Now, you might be tempted to ask the question “What is Killer7 about, anyway?”. In an effort to answer this question my high school self went on GameFAQs and read the guide ‘KILLER7 PLOT ANALYSIS’ by James Clinton Howell. It can still be read, eighteen years later, which I will leave as an exercise to the reader. It is also just shy of fifty-thousand words long, so this is not an exercise I expect you to engage with. That said, attempting to dissect and assemble Killer7’s plot into something that is kinematically coherent is probably a futile exercise, since the answer to questions like ‘How can Mask de Smith headbutt bullets?’ is very probably ‘because it’s cool’. There are plenty of interesting themes with a wild, rollicking, narrative running through them all, but Killer7’s desire to interface with its own story and thematic content is, perhaps, inconsistent, and would frequently prefer to revel in the style of such discussions rather than to resolve or explore them. I think Killer7’s attitude towards much of its subject matter could probably be summed up by this exchange, towards the end of the game:
Garcian: “What is ‘United States’? What is the purpose of the President?”
Matsuoka: “How the hell should I know? I’m Japanese.”

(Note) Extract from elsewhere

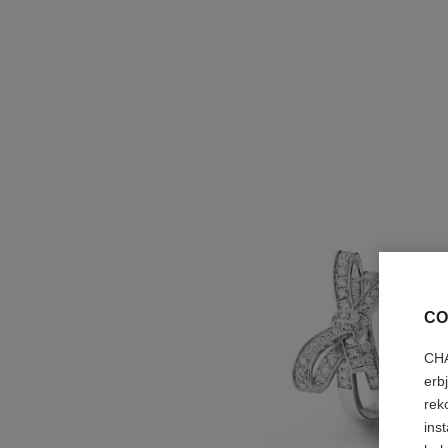
CO
CHA
erb
rek
ins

Not to say that the story content is lackluster - it’s phenomenally entertaining, and helps pull along the gameplay, which, while easy to control once you get the hang of it, is somewhat lackluster. There are a wide variety of Smiles, but they all boil down to ‘shoot the weak spot’, with different punishments for missing. The game is also littered with puzzles, but they’re very much in the Resident Evil vein of ‘find the oddly shaped object to put in the oddly-shaped hole’. The boss fights, while a highlight in terms of story and spectacle, possess a wide variation in terms of quality and difficulty - a shootout inside a maze of fused-together ambulances is great, but is tragically short, and the fight against a running target in a wide-open parking lot is a real drag.
The Bottom Line
Killer7 is beautiful and cool, but, like its protagonist, is possessed of a sort of multiple-personality disorder - one moment it's a tense political commentary on the relations between East and West, and the next there’s a near-non-sequitur showdown with a super sentai team in Times Square that doesn’t really tie into anything.